AI investment opens new horizons beyond tech giants

Jeremy Burge and Kathrin Forrest discuss diverse AI investment opportunities across various sectors

AI investment opens new horizons beyond tech giants

In an exclusive feature by Benefits and Pension Monitor with Capital Group, portfolio manager Jeremy Burge and investment specialist Kathrin Forrest explore AI investment opportunities beyond leading tech firms like Nvidia.  

Burge highlights that “AI is creating opportunities for companies well beyond the big, early winners.”   

AI's potential to enhance efficiency and productivity spans all sectors, regions, and industries globally.  

Burge emphasizes the importance of understanding which parts of the AI value chain will benefit first, which geographies are leading in adoption, and which companies will emerge as key suppliers or suffer adverse effects.   

Immediate opportunities lie in the compute segment of AI, involving semiconductor chip designers and equipment manufacturers. Nvidia, for example, has seen high demand for its GPUs used in AI model training.  

Further investment opportunities include semiconductor equipment makers like Applied Materials, chip foundries like TSMC, and memory chip suppliers like SK Hynix. Forrest adds, “Other opportunities may be in the ecosystem of companies that provide specialty chemical solutions.”   

The infrastructure segment, consisting of cloud companies, data centres, and networking firms, is also growing rapidly. Global spending on data centre construction is expected to reach US$49bn by 2030. Data centres' significant power needs benefit electricity providers, both traditional and renewable. 

Companies like Constellation Energy and Caterpillar are exploring innovative power solutions for data centres.   

AI models, such as Microsoft-backed OpenAI’s GPT-4, Meta’s Llama, and Alphabet’s Gemini, require extensive data, computing power, and specialized engineers. These models offer significant commercialization opportunities.   

The application segment presents the broadest investment opportunities. Early examples include Microsoft's CoPilot, integrated into Office for a higher subscription fee. AI's potential spans all GIC sectors, industries, and sub-industries globally.  

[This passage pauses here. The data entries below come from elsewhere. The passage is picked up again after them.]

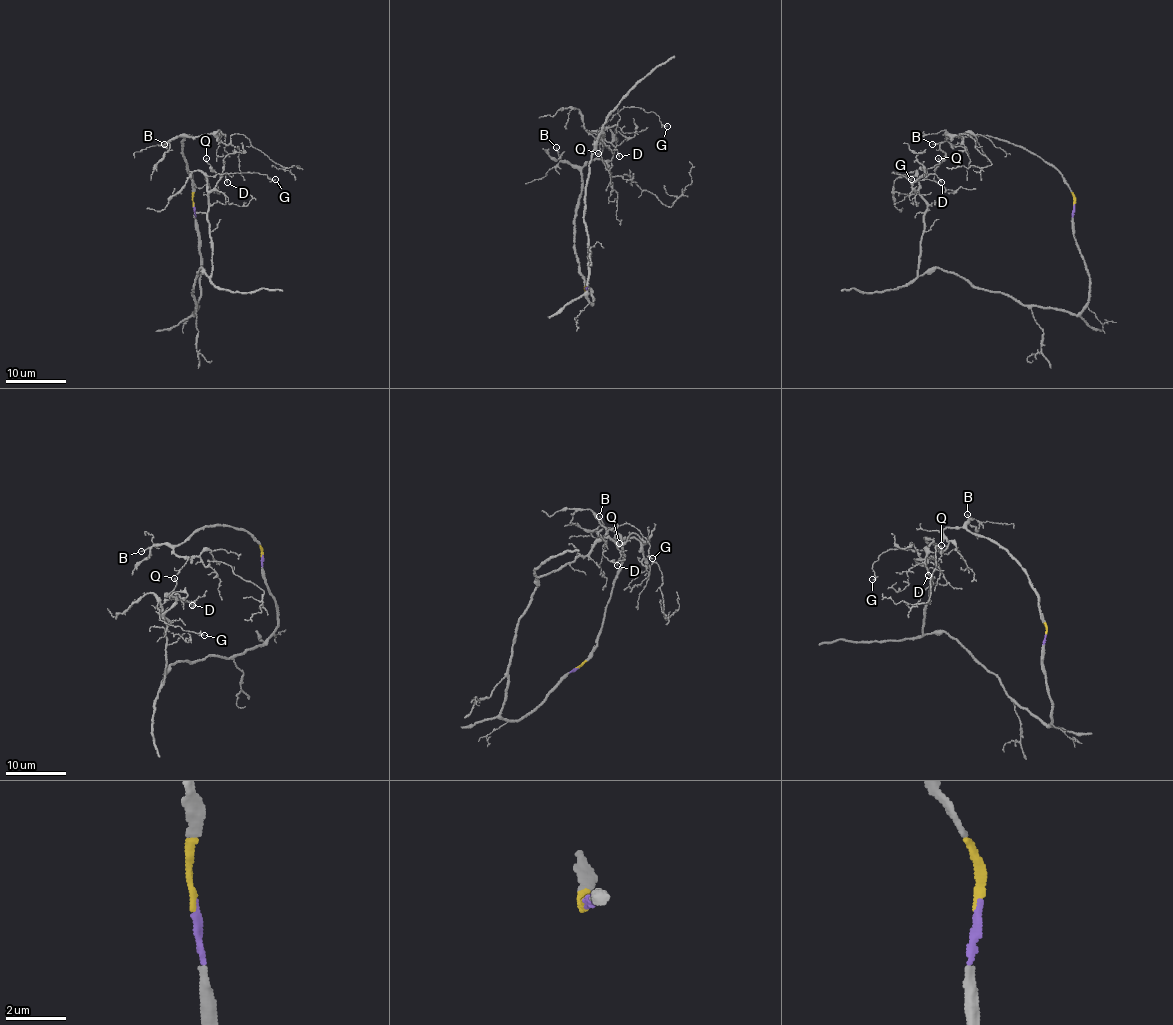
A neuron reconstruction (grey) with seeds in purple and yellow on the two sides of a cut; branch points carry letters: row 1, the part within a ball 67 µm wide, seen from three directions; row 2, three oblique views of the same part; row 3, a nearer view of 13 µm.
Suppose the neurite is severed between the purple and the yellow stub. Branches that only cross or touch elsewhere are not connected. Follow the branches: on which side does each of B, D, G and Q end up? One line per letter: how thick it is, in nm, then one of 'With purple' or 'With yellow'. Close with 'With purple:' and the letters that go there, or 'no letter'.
B: Thickness 130 nm. With yellow
D: Thickness 130 nm. With purple
G: Thickness 130 nm. With purple
Q: Thickness 120 nm. With purple
With purple: D, G, Q

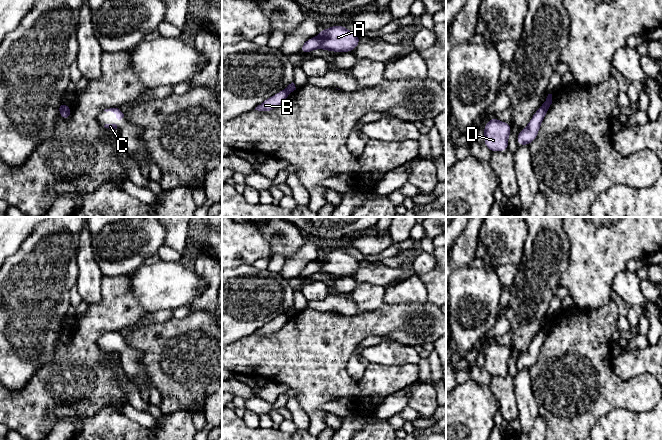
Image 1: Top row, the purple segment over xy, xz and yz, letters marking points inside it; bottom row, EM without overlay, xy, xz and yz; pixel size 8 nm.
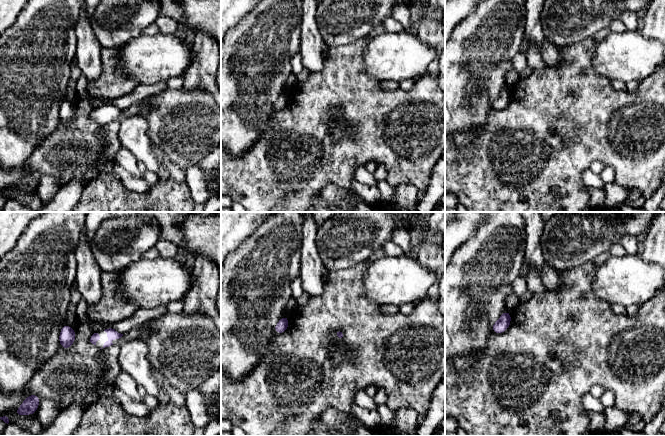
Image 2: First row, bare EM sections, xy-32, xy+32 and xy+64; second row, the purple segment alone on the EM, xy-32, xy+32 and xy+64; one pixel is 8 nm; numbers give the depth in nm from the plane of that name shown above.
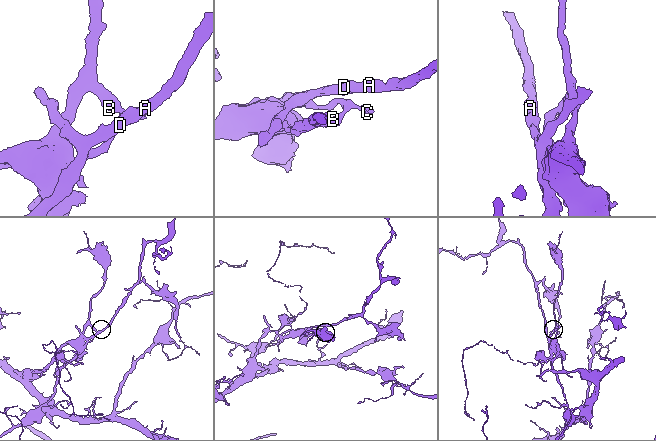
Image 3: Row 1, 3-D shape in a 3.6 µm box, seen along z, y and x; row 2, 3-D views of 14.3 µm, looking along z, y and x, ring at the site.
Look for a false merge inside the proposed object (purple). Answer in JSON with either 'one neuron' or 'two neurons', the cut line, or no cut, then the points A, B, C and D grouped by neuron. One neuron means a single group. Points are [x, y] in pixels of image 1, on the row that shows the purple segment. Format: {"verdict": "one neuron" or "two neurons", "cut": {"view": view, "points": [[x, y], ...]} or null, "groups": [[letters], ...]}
{"verdict": "two neurons", "cut": {"view": "xz", "points": [[286, 88], [290, 92]]}, "groups": [["A", "C", "D"], ["B"]]}

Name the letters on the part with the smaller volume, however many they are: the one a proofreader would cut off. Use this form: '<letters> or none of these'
A, C, D

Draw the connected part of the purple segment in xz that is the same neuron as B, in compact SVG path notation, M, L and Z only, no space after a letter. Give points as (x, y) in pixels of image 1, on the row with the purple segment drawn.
M284 89L274 96L266 99L264 102L262 102L260 105L258 105L255 110L262 111L262 112L268 112L270 110L273 110L277 107L279 107L283 101L289 96L290 92L287 89Z

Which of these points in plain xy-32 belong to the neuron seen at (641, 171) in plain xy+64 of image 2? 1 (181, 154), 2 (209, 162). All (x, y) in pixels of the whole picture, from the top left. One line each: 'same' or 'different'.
1: same
2: different

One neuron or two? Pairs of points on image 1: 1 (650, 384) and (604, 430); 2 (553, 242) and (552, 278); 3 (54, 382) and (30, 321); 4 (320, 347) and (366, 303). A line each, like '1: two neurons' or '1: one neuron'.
1: two neurons
2: one neuron
3: two neurons
4: two neurons

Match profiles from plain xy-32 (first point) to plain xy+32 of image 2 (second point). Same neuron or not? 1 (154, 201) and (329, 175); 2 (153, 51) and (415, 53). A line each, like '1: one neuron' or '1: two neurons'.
1: two neurons
2: one neuron

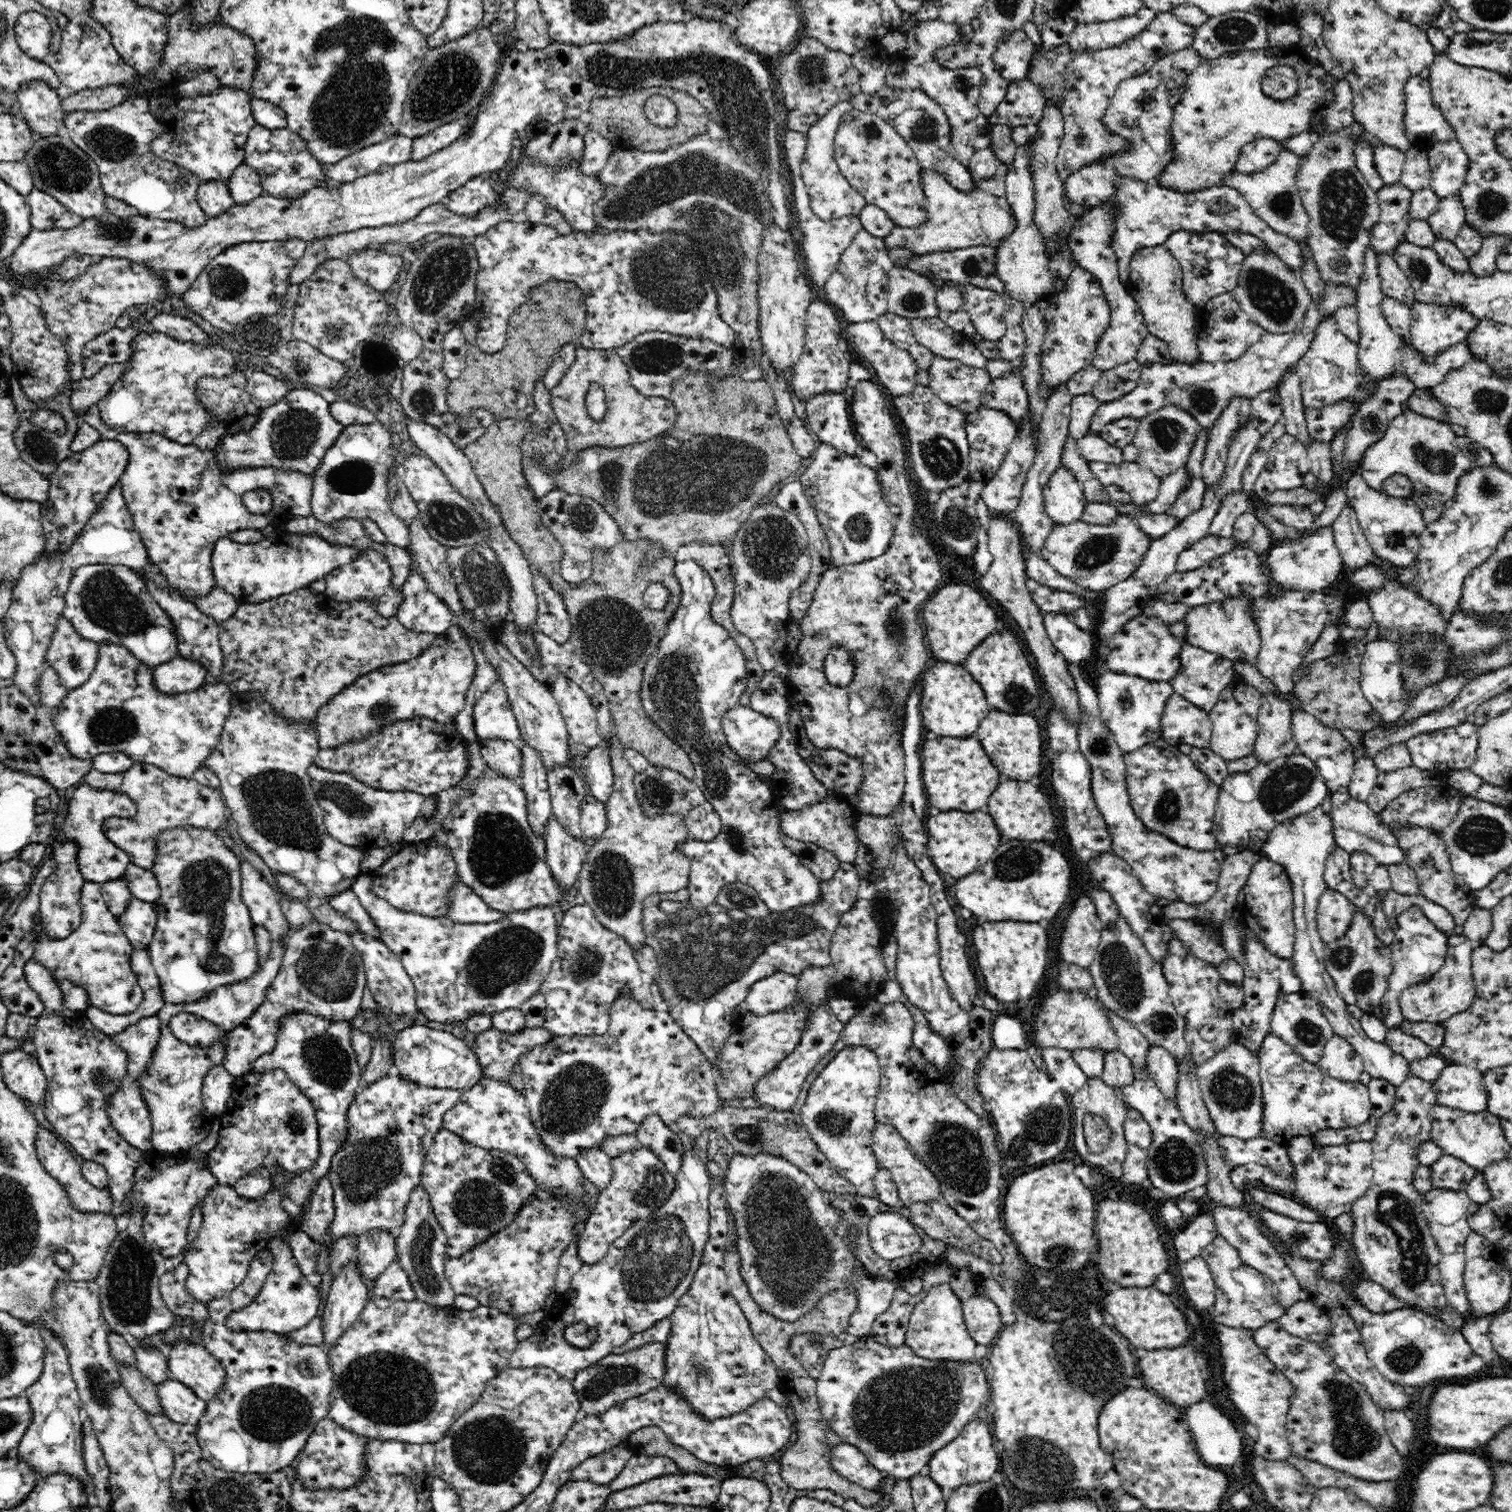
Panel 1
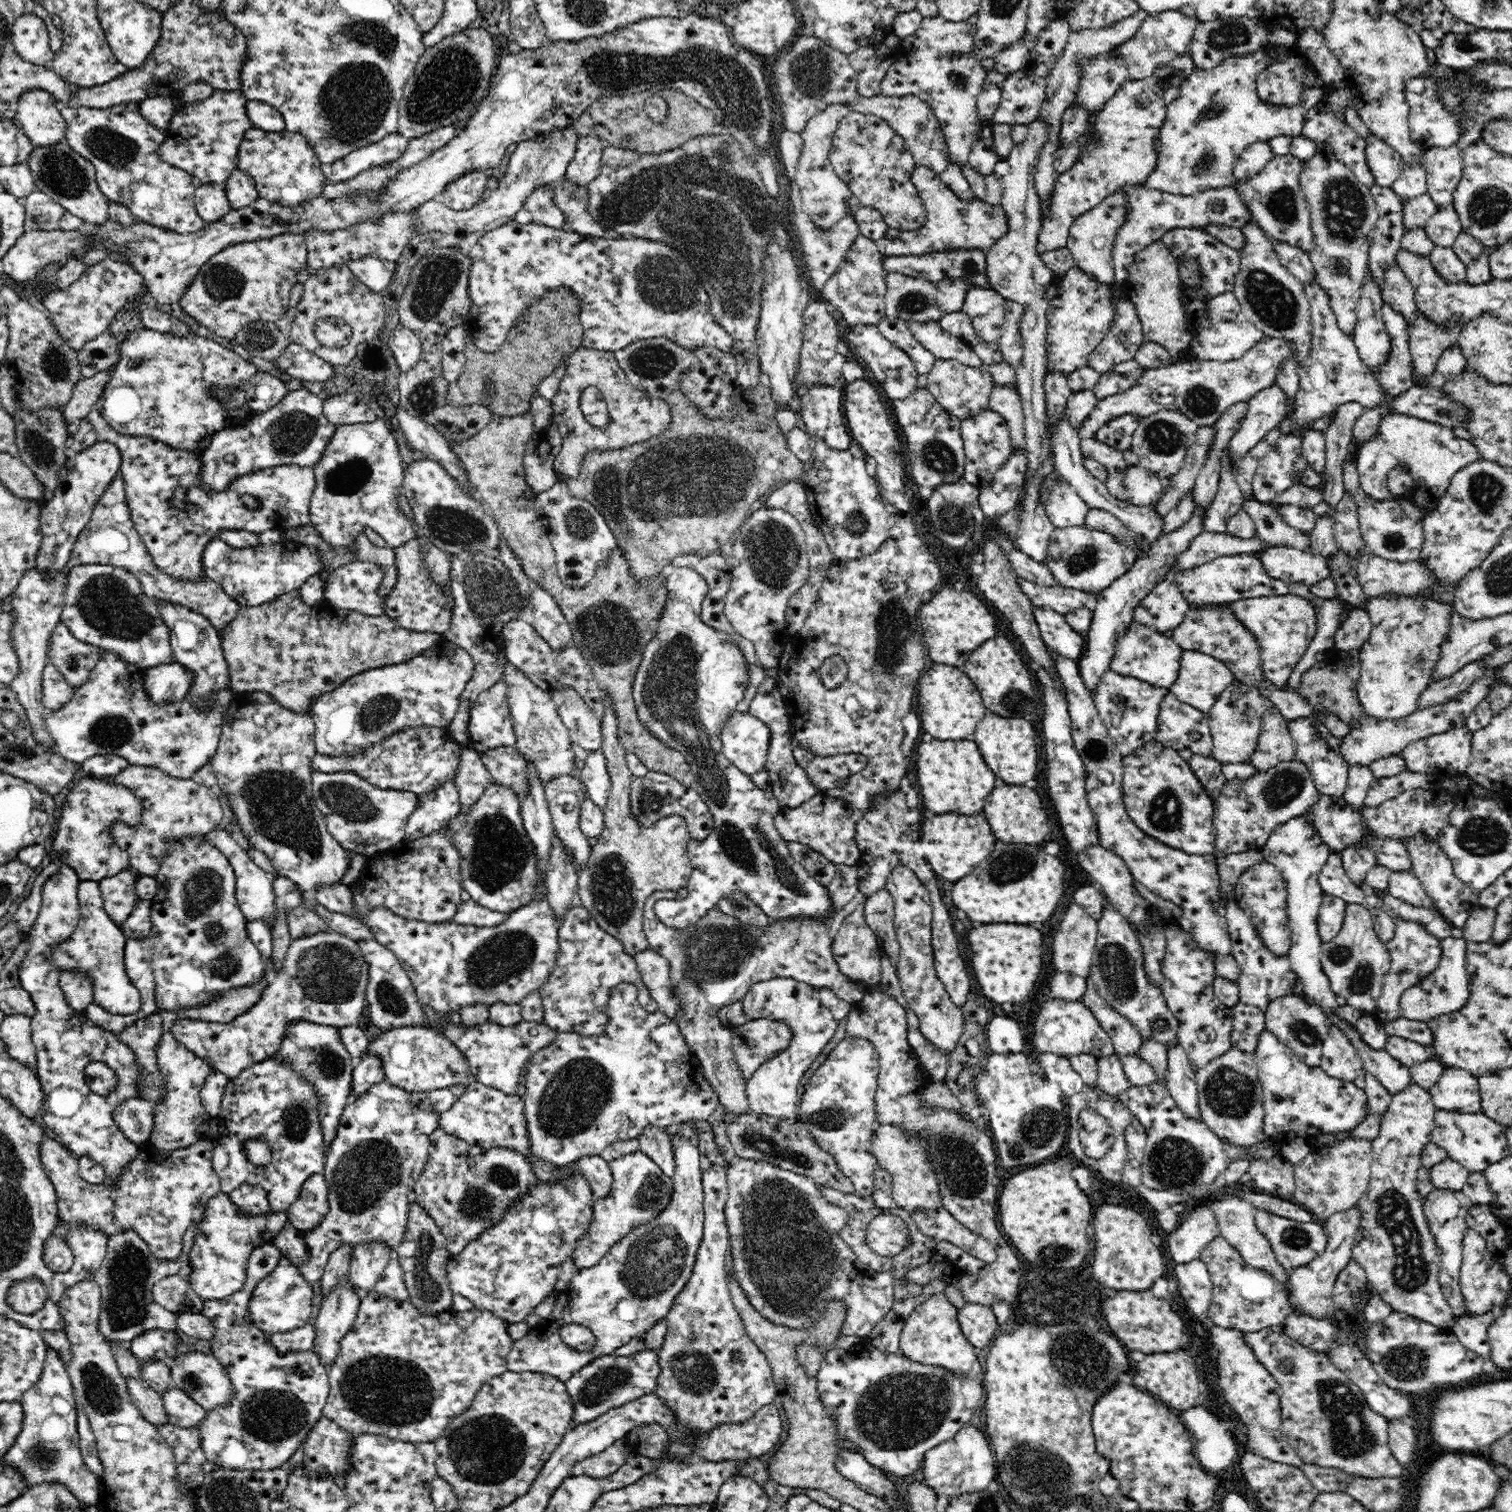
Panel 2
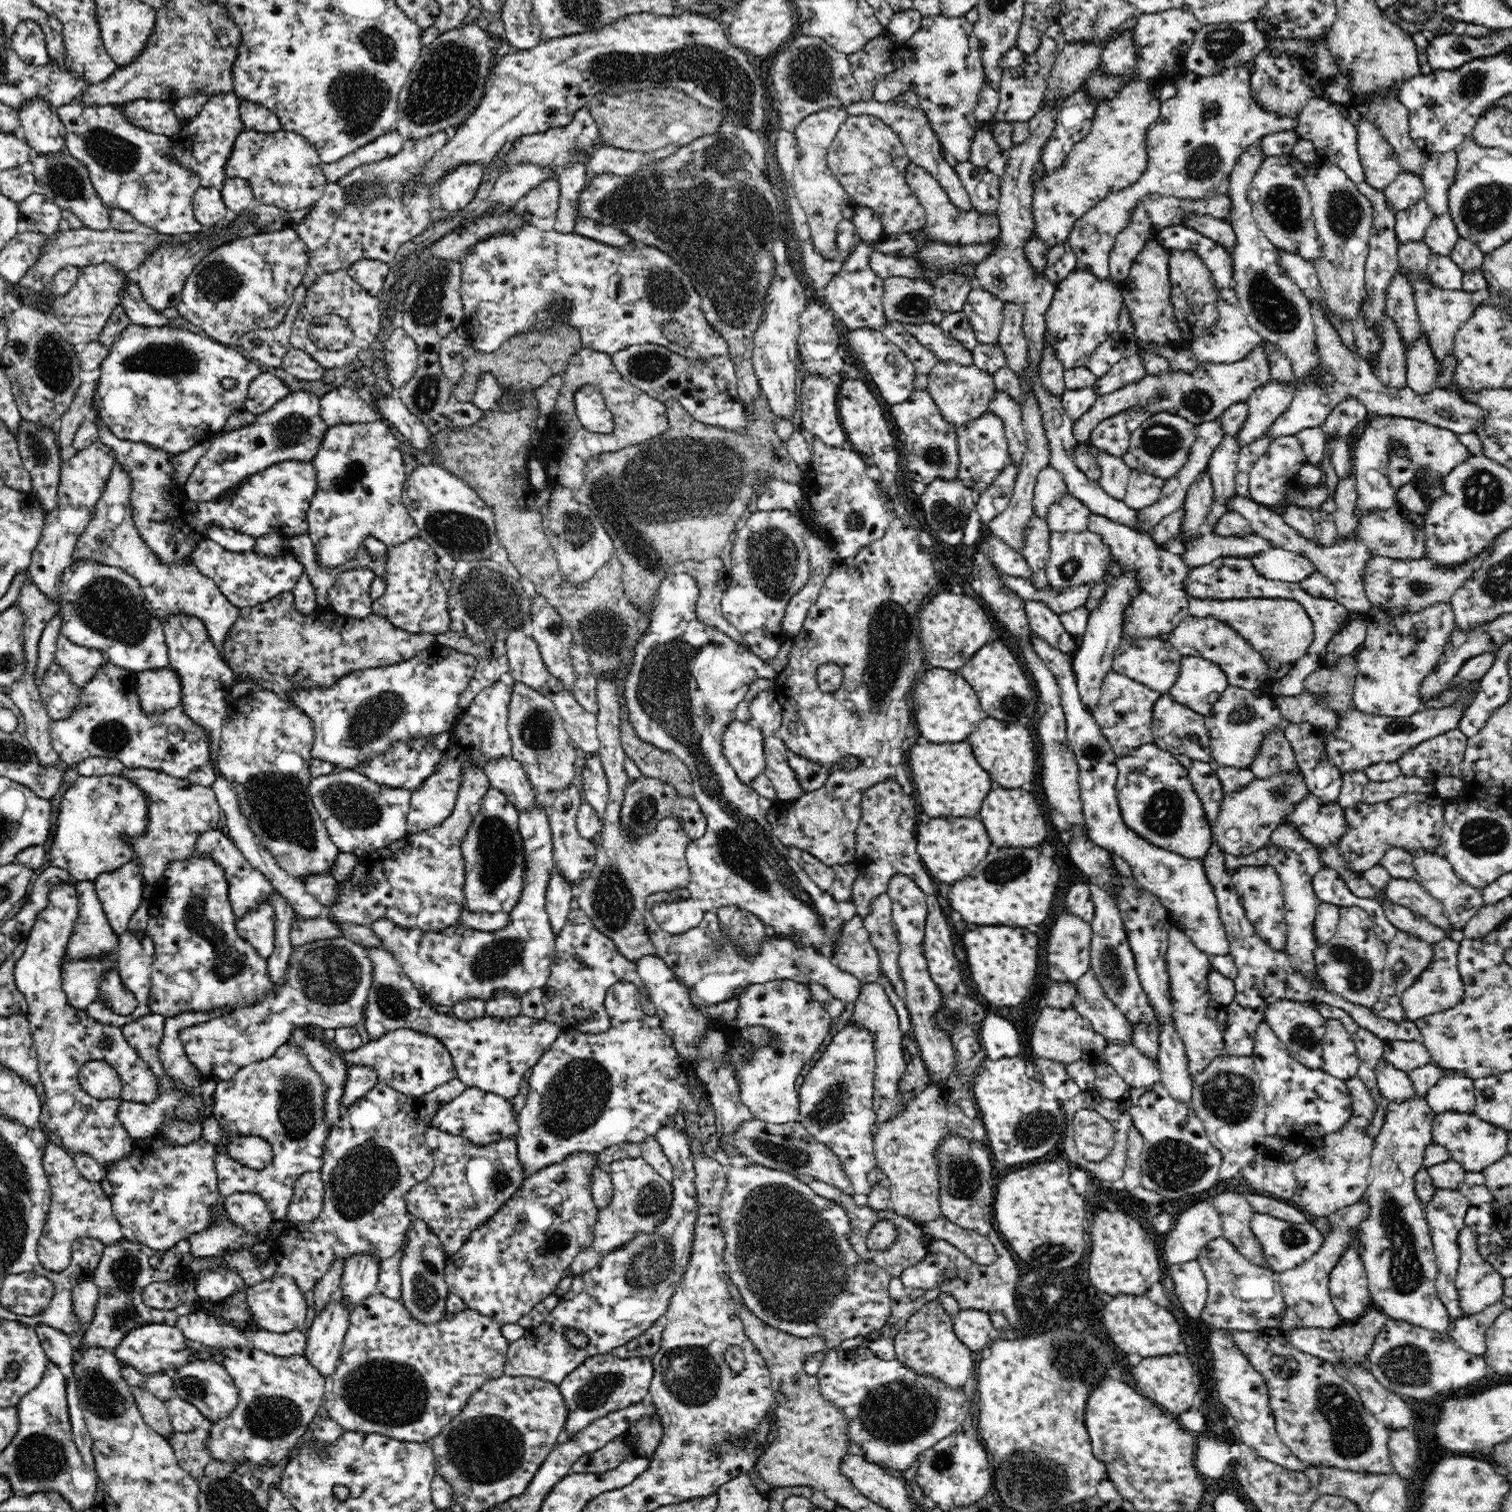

In healthcare, AI aids diagnostics, drug discovery, and patient care, with companies like Eli Lilly and Novartis partnering with Alphabet’s Isomorphic for drug discovery.   

Advertising firms like France’s Publicis Groupe use AI for personalized ads and campaign optimization. Financial institutions, such as JP Morgan, integrate AI for market data analysis, portfolio optimization, and fraud detection.  

Forrest notes that factors like innovation, regulation, and competitive pressures create unique opportunities and risks for companies.   

Burge concludes that successful AI investment requires building a diversified, balanced portfolio that considers various market themes. “We need to get more than just AI right,” he says.